WHAT YOU NEED TO DO
Reproduce word for word the lines between those holding "17: (297, 154, 2.11)" and "28: (411, 128, 3.57)", inclusive, and nothing else from the data below.

RECORDS FOR THE TASK
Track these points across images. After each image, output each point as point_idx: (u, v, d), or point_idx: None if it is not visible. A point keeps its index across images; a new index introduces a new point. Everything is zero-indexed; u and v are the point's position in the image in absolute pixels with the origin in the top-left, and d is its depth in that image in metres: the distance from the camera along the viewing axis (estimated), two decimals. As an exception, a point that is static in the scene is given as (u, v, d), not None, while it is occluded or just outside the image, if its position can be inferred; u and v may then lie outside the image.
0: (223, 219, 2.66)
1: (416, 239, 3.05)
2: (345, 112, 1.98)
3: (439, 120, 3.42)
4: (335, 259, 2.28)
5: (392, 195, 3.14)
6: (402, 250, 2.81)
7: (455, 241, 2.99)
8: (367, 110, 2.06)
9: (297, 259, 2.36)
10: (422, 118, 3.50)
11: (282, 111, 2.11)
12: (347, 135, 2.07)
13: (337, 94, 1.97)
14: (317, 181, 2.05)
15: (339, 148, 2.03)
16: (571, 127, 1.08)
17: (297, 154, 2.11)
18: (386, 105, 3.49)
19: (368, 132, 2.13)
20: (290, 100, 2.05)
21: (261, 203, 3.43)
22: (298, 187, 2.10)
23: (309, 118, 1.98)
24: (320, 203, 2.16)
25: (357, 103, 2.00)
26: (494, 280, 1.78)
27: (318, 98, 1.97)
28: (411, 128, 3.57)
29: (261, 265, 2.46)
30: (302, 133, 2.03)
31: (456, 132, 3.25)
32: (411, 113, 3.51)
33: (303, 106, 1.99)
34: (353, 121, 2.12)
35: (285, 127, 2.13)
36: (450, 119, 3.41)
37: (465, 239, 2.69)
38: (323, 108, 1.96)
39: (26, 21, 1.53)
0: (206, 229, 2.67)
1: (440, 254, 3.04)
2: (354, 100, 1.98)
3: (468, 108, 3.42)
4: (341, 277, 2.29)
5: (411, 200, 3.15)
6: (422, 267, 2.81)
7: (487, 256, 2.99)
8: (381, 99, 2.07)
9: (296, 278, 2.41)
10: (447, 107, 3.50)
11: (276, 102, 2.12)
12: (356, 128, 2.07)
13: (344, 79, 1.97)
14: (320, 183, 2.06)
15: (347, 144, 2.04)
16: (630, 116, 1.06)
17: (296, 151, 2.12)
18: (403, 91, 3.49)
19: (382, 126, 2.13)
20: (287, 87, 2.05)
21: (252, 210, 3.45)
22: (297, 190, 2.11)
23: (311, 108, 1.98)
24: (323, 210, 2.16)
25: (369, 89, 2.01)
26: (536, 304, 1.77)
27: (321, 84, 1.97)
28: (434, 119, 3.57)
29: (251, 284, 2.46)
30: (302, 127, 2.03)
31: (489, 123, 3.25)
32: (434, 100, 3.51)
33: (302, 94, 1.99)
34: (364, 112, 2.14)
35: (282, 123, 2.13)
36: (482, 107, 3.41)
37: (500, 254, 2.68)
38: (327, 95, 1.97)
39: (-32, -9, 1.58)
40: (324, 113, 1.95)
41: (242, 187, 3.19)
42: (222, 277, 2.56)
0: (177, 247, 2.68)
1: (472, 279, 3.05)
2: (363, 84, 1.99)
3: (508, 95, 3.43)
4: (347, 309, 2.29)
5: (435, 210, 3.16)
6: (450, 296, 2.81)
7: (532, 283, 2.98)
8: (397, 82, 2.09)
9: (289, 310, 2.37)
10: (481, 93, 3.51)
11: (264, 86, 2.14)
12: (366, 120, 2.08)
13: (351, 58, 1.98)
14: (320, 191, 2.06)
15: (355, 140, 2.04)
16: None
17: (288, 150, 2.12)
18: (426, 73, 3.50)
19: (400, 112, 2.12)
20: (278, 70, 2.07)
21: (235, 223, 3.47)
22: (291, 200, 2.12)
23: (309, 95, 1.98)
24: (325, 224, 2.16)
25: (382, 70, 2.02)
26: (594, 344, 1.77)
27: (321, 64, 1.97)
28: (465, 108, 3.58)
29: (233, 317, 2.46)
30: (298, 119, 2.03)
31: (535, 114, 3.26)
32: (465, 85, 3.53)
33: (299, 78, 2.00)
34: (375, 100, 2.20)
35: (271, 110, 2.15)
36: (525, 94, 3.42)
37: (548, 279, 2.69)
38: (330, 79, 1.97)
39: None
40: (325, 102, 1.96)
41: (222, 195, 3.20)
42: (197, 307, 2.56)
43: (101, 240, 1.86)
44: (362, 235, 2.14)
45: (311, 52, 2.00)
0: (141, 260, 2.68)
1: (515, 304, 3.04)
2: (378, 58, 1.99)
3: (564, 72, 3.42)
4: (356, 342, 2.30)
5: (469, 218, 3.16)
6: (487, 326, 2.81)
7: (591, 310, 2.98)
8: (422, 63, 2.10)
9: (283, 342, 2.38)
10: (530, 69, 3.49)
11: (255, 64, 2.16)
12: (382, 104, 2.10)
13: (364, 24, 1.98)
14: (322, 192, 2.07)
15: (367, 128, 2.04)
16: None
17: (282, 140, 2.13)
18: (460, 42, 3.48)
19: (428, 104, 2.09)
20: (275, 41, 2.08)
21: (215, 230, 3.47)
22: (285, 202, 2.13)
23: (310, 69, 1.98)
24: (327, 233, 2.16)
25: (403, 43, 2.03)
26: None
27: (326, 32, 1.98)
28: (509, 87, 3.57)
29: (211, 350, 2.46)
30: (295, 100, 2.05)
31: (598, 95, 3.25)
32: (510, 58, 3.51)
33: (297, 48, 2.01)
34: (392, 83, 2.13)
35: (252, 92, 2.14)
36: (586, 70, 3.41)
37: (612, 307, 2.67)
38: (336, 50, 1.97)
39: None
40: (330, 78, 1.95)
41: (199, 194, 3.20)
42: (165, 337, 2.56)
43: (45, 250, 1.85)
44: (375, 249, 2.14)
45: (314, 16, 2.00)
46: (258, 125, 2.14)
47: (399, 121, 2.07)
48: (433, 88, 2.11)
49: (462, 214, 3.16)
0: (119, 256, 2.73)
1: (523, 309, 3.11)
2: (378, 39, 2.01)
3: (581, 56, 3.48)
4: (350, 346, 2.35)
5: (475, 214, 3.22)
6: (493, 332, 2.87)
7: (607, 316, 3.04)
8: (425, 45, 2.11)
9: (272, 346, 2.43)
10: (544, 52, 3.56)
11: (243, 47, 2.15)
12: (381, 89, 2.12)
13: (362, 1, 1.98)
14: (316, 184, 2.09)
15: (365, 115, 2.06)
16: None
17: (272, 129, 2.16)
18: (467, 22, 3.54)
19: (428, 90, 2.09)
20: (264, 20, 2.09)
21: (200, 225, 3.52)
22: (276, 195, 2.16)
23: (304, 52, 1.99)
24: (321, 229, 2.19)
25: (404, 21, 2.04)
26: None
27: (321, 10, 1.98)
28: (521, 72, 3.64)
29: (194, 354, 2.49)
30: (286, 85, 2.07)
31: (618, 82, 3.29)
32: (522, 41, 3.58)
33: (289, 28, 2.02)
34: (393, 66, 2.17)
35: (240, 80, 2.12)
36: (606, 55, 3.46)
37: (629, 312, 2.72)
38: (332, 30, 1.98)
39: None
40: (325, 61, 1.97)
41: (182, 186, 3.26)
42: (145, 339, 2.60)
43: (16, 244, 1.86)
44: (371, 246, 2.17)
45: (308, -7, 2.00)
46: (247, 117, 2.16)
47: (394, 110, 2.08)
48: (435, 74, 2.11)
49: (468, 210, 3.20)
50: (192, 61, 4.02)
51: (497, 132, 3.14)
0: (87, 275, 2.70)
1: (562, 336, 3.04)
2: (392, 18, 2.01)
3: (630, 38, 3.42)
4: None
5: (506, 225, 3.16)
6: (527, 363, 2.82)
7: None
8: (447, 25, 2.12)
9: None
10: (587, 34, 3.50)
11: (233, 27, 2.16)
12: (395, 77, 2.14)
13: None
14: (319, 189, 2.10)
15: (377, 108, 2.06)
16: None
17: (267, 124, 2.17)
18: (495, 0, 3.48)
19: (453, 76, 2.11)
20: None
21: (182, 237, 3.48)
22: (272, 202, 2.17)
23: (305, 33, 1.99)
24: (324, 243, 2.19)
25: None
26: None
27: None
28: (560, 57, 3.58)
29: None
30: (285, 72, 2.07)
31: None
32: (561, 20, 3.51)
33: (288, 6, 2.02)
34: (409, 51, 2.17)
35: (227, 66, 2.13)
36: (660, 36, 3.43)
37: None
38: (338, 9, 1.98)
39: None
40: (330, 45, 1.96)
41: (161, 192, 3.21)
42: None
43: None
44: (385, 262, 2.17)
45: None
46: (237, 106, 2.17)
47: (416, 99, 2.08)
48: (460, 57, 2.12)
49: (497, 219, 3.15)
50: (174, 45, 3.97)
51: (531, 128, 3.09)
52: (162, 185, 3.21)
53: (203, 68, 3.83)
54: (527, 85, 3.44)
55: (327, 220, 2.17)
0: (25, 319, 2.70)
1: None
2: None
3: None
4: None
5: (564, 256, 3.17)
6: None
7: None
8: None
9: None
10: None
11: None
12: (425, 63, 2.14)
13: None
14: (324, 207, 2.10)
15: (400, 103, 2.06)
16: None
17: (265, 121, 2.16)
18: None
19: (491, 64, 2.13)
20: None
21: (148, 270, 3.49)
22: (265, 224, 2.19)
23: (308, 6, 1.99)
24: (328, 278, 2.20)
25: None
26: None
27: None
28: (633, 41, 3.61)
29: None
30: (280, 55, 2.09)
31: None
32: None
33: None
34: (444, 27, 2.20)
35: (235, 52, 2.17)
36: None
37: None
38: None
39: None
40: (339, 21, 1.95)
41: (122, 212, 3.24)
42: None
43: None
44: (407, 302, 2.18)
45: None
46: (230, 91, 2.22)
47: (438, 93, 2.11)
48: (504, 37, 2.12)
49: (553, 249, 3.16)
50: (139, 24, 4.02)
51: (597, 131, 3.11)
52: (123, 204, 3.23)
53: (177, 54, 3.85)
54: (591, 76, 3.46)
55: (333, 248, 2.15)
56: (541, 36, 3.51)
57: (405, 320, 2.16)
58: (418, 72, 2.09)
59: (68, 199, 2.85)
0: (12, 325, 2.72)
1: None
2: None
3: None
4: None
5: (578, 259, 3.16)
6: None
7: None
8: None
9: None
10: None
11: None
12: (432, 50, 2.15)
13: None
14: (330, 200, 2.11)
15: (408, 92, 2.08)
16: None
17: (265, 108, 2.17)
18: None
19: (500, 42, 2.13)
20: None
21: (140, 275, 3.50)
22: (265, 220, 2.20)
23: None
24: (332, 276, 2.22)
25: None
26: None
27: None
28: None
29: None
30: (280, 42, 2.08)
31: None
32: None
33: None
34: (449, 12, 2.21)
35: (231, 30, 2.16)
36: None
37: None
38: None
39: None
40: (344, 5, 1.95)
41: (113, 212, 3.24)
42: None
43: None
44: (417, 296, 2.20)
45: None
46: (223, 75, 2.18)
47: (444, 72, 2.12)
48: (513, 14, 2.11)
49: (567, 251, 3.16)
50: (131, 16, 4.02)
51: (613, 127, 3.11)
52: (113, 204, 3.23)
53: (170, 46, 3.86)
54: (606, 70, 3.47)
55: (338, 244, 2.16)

EXERCISE RESPONSE
17: (297, 154, 2.11)
18: (386, 105, 3.49)
19: (368, 132, 2.13)
20: (290, 100, 2.05)
21: (261, 203, 3.43)
22: (298, 187, 2.10)
23: (309, 118, 1.98)
24: (320, 203, 2.16)
25: (357, 103, 2.00)
26: (494, 280, 1.78)
27: (318, 98, 1.97)
28: (411, 128, 3.57)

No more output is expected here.